WORK ORDER:
Set out each line of the data below as a numbered list, and leave out any blank lines.

Collected data
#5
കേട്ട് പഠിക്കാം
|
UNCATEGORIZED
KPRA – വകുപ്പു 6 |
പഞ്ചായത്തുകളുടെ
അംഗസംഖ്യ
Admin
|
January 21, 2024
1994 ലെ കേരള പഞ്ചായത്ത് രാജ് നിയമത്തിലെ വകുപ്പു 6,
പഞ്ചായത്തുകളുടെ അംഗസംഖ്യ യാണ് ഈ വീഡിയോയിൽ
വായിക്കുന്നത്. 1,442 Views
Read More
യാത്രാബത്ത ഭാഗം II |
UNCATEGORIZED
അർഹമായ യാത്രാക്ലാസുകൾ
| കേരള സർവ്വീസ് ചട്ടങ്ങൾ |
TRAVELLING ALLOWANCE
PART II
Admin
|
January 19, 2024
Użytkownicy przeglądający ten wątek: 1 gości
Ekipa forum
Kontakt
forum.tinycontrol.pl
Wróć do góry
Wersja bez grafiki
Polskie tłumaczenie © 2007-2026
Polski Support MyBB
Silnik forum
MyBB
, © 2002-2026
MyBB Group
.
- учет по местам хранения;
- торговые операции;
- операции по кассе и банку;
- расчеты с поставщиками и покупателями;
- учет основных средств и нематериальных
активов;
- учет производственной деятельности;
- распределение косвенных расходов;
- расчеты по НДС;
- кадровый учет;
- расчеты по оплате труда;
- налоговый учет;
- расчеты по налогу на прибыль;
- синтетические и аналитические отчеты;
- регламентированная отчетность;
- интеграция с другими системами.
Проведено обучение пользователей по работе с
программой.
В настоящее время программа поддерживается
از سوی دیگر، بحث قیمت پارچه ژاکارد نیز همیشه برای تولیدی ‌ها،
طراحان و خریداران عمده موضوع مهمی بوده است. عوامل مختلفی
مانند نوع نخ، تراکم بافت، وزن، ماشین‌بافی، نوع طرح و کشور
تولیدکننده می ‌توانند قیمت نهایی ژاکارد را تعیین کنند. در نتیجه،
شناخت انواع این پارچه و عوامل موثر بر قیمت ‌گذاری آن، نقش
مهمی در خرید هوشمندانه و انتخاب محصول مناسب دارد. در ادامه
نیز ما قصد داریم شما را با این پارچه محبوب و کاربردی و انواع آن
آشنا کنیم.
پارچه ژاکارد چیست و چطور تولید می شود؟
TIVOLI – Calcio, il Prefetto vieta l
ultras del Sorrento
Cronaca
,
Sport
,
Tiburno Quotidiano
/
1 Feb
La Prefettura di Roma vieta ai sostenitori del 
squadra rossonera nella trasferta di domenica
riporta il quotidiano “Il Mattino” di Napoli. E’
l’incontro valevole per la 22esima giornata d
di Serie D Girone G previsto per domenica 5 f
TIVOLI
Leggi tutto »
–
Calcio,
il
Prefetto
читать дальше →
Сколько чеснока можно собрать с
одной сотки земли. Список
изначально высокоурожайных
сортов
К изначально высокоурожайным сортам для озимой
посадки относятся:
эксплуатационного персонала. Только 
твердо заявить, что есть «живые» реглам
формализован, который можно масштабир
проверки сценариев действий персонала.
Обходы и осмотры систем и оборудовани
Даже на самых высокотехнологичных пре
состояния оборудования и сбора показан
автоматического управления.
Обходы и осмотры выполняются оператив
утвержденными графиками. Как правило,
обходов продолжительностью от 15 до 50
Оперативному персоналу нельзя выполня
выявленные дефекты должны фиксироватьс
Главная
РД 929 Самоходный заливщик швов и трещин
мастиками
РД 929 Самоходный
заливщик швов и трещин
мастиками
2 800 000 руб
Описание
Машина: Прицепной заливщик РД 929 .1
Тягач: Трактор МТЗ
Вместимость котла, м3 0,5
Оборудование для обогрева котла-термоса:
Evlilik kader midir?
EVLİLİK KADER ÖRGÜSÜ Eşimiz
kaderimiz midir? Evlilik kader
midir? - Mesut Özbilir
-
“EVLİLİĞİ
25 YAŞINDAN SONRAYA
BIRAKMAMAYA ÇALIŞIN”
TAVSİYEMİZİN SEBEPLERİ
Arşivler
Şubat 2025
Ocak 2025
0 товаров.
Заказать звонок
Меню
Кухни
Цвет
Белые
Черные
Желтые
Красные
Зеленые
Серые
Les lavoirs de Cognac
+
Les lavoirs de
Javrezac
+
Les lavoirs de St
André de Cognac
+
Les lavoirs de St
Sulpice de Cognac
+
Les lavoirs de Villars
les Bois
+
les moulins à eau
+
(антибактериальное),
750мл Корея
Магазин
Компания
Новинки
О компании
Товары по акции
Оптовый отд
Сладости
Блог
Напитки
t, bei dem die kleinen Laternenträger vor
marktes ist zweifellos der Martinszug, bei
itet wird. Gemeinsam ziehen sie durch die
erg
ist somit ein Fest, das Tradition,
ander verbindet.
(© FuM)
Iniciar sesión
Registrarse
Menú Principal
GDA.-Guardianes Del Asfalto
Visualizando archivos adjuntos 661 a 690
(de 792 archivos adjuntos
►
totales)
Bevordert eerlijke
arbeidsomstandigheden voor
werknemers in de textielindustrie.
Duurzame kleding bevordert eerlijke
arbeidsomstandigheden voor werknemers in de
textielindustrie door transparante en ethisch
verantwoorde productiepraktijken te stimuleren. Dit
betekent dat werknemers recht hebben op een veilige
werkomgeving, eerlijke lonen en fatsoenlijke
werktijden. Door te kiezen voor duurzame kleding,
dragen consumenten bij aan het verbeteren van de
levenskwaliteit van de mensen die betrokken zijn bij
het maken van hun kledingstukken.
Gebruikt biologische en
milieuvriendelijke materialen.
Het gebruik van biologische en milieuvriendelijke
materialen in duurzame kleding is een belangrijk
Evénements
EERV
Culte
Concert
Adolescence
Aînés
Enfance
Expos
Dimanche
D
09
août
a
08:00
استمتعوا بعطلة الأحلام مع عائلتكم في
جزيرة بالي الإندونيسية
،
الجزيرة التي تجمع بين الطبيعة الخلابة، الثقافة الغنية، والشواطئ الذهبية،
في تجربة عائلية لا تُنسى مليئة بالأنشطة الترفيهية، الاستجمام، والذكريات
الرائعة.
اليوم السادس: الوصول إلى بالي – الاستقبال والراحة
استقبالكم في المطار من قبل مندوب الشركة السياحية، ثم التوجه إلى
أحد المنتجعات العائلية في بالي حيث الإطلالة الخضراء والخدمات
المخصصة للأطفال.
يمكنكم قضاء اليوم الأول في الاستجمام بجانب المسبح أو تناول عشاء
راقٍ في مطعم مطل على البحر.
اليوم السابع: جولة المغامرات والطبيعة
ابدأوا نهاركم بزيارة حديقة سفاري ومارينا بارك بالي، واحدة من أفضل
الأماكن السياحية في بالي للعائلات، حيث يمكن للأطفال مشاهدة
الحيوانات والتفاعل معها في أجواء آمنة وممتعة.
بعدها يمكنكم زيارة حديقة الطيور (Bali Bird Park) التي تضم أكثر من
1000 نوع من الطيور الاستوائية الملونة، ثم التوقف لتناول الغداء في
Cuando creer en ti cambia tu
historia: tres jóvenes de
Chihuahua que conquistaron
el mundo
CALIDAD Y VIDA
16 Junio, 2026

SOLUTION:
1. #5
2. കേട്ട് പഠിക്കാം
3. |
4. UNCATEGORIZED
5. KPRA – വകുപ്പു 6 |
6. പഞ്ചായത്തുകളുടെ
7. അംഗസംഖ്യ
8. Admin
9. |
10. January 21, 2024
11. 1994 ലെ കേരള പഞ്ചായത്ത് രാജ് നിയമത്തിലെ വകുപ്പു 6,
12. പഞ്ചായത്തുകളുടെ അംഗസംഖ്യ യാണ് ഈ വീഡിയോയിൽ
13. വായിക്കുന്നത്. 1,442 Views
14. Read More
15. യാത്രാബത്ത ഭാഗം II |
16. UNCATEGORIZED
17. അർഹമായ യാത്രാക്ലാസുകൾ
18. | കേരള സർവ്വീസ് ചട്ടങ്ങൾ |
19. TRAVELLING ALLOWANCE
20. PART II
21. Admin
22. |
23. January 19, 2024
24. Użytkownicy przeglądający ten wątek: 1 gości
25. Ekipa forum
26. Kontakt
27. forum.tinycontrol.pl
28. Wróć do góry
29. Wersja bez grafiki
30. Polskie tłumaczenie © 2007-2026
31. Polski Support MyBB
32. Silnik forum
33. MyBB
34. , © 2002-2026
35. MyBB Group
36. .
37. - учет по местам хранения;
38. - торговые операции;
39. - операции по кассе и банку;
40. - расчеты с поставщиками и покупателями;
41. - учет основных средств и нематериальных
42. активов;
43. - учет производственной деятельности;
44. - распределение косвенных расходов;
45. - расчеты по НДС;
46. - кадровый учет;
47. - расчеты по оплате труда;
48. - налоговый учет;
49. - расчеты по налогу на прибыль;
50. - синтетические и аналитические отчеты;
51. - регламентированная отчетность;
52. - интеграция с другими системами.
53. Проведено обучение пользователей по работе с
54. программой.
55. В настоящее время программа поддерживается
56. از سوی دیگر، بحث قیمت پارچه ژاکارد نیز همیشه برای تولیدی ‌ها،
57. طراحان و خریداران عمده موضوع مهمی بوده است. عوامل مختلفی
58. مانند نوع نخ، تراکم بافت، وزن، ماشین‌بافی، نوع طرح و کشور
59. تولیدکننده می ‌توانند قیمت نهایی ژاکارد را تعیین کنند. در نتیجه،
60. شناخت انواع این پارچه و عوامل موثر بر قیمت ‌گذاری آن، نقش
61. مهمی در خرید هوشمندانه و انتخاب محصول مناسب دارد. در ادامه
62. نیز ما قصد داریم شما را با این پارچه محبوب و کاربردی و انواع آن
63. آشنا کنیم.
64. پارچه ژاکارد چیست و چطور تولید می شود؟
65. TIVOLI – Calcio, il Prefetto vieta l
66. ultras del Sorrento
67. Cronaca
68. ,
69. Sport
70. ,
71. Tiburno Quotidiano
72. /
73. 1 Feb
74. La Prefettura di Roma vieta ai sostenitori del 
75. squadra rossonera nella trasferta di domenica
76. riporta il quotidiano “Il Mattino” di Napoli. E’
77. l’incontro valevole per la 22esima giornata d
78. di Serie D Girone G previsto per domenica 5 f
79. TIVOLI
80. Leggi tutto »
81. –
82. Calcio,
83. il
84. Prefetto
85. читать дальше →
86. Сколько чеснока можно собрать с
87. одной сотки земли. Список
88. изначально высокоурожайных
89. сортов
90. К изначально высокоурожайным сортам для озимой
91. посадки относятся:
92. эксплуатационного персонала. Только 
93. твердо заявить, что есть «живые» реглам
94. формализован, который можно масштабир
95. проверки сценариев действий персонала.
96. Обходы и осмотры систем и оборудовани
97. Даже на самых высокотехнологичных пре
98. состояния оборудования и сбора показан
99. автоматического управления.
100. Обходы и осмотры выполняются оператив
101. утвержденными графиками. Как правило,
102. обходов продолжительностью от 15 до 50
103. Оперативному персоналу нельзя выполня
104. выявленные дефекты должны фиксироватьс
105. Главная
106. РД 929 Самоходный заливщик швов и трещин
107. мастиками
108. РД 929 Самоходный
109. заливщик швов и трещин
110. мастиками
111. 2 800 000 руб
112. Описание
113. Машина: Прицепной заливщик РД 929 .1
114. Тягач: Трактор МТЗ
115. Вместимость котла, м3 0,5
116. Оборудование для обогрева котла-термоса:
117. Evlilik kader midir?
118. EVLİLİK KADER ÖRGÜSÜ Eşimiz
119. kaderimiz midir? Evlilik kader
120. midir? - Mesut Özbilir
121. -
122. “EVLİLİĞİ
123. 25 YAŞINDAN SONRAYA
124. BIRAKMAMAYA ÇALIŞIN”
125. TAVSİYEMİZİN SEBEPLERİ
126. Arşivler
127. Şubat 2025
128. Ocak 2025
129. 0 товаров.
130. Заказать звонок
131. Меню
132. Кухни
133. Цвет
134. Белые
135. Черные
136. Желтые
137. Красные
138. Зеленые
139. Серые
140. Les lavoirs de Cognac
141. +
142. Les lavoirs de
143. Javrezac
144. +
145. Les lavoirs de St
146. André de Cognac
147. +
148. Les lavoirs de St
149. Sulpice de Cognac
150. +
151. Les lavoirs de Villars
152. les Bois
153. +
154. les moulins à eau
155. +
156. (антибактериальное),
157. 750мл Корея
158. Магазин
159. Компания
160. Новинки
161. О компании
162. Товары по акции
163. Оптовый отд
164. Сладости
165. Блог
166. Напитки
167. t, bei dem die kleinen Laternenträger vor
168. marktes ist zweifellos der Martinszug, bei
169. itet wird. Gemeinsam ziehen sie durch die
170. erg
171. ist somit ein Fest, das Tradition,
172. ander verbindet.
173. (© FuM)
174. Iniciar sesión
175. Registrarse
176. Menú Principal
177. GDA.-Guardianes Del Asfalto
178. Visualizando archivos adjuntos 661 a 690
179. (de 792 archivos adjuntos
180. ►
181. totales)
182. Bevordert eerlijke
183. arbeidsomstandigheden voor
184. werknemers in de textielindustrie.
185. Duurzame kleding bevordert eerlijke
186. arbeidsomstandigheden voor werknemers in de
187. textielindustrie door transparante en ethisch
188. verantwoorde productiepraktijken te stimuleren. Dit
189. betekent dat werknemers recht hebben op een veilige
190. werkomgeving, eerlijke lonen en fatsoenlijke
191. werktijden. Door te kiezen voor duurzame kleding,
192. dragen consumenten bij aan het verbeteren van de
193. levenskwaliteit van de mensen die betrokken zijn bij
194. het maken van hun kledingstukken.
195. Gebruikt biologische en
196. milieuvriendelijke materialen.
197. Het gebruik van biologische en milieuvriendelijke
198. materialen in duurzame kleding is een belangrijk
199. Evénements
200. EERV
201. Culte
202. Concert
203. Adolescence
204. Aînés
205. Enfance
206. Expos
207. Dimanche
208. D
209. 09
210. août
211. a
212. 08:00
213. استمتعوا بعطلة الأحلام مع عائلتكم في
214. جزيرة بالي الإندونيسية
215. ،
216. الجزيرة التي تجمع بين الطبيعة الخلابة، الثقافة الغنية، والشواطئ الذهبية،
217. في تجربة عائلية لا تُنسى مليئة بالأنشطة الترفيهية، الاستجمام، والذكريات
218. الرائعة.
219. اليوم السادس: الوصول إلى بالي – الاستقبال والراحة
220. استقبالكم في المطار من قبل مندوب الشركة السياحية، ثم التوجه إلى
221. أحد المنتجعات العائلية في بالي حيث الإطلالة الخضراء والخدمات
222. المخصصة للأطفال.
223. يمكنكم قضاء اليوم الأول في الاستجمام بجانب المسبح أو تناول عشاء
224. راقٍ في مطعم مطل على البحر.
225. اليوم السابع: جولة المغامرات والطبيعة
226. ابدأوا نهاركم بزيارة حديقة سفاري ومارينا بارك بالي، واحدة من أفضل
227. الأماكن السياحية في بالي للعائلات، حيث يمكن للأطفال مشاهدة
228. الحيوانات والتفاعل معها في أجواء آمنة وممتعة.
229. بعدها يمكنكم زيارة حديقة الطيور (Bali Bird Park) التي تضم أكثر من
230. 1000 نوع من الطيور الاستوائية الملونة، ثم التوقف لتناول الغداء في
231. Cuando creer en ti cambia tu
232. historia: tres jóvenes de
233. Chihuahua que conquistaron
234. el mundo
235. CALIDAD Y VIDA
236. 16 Junio, 2026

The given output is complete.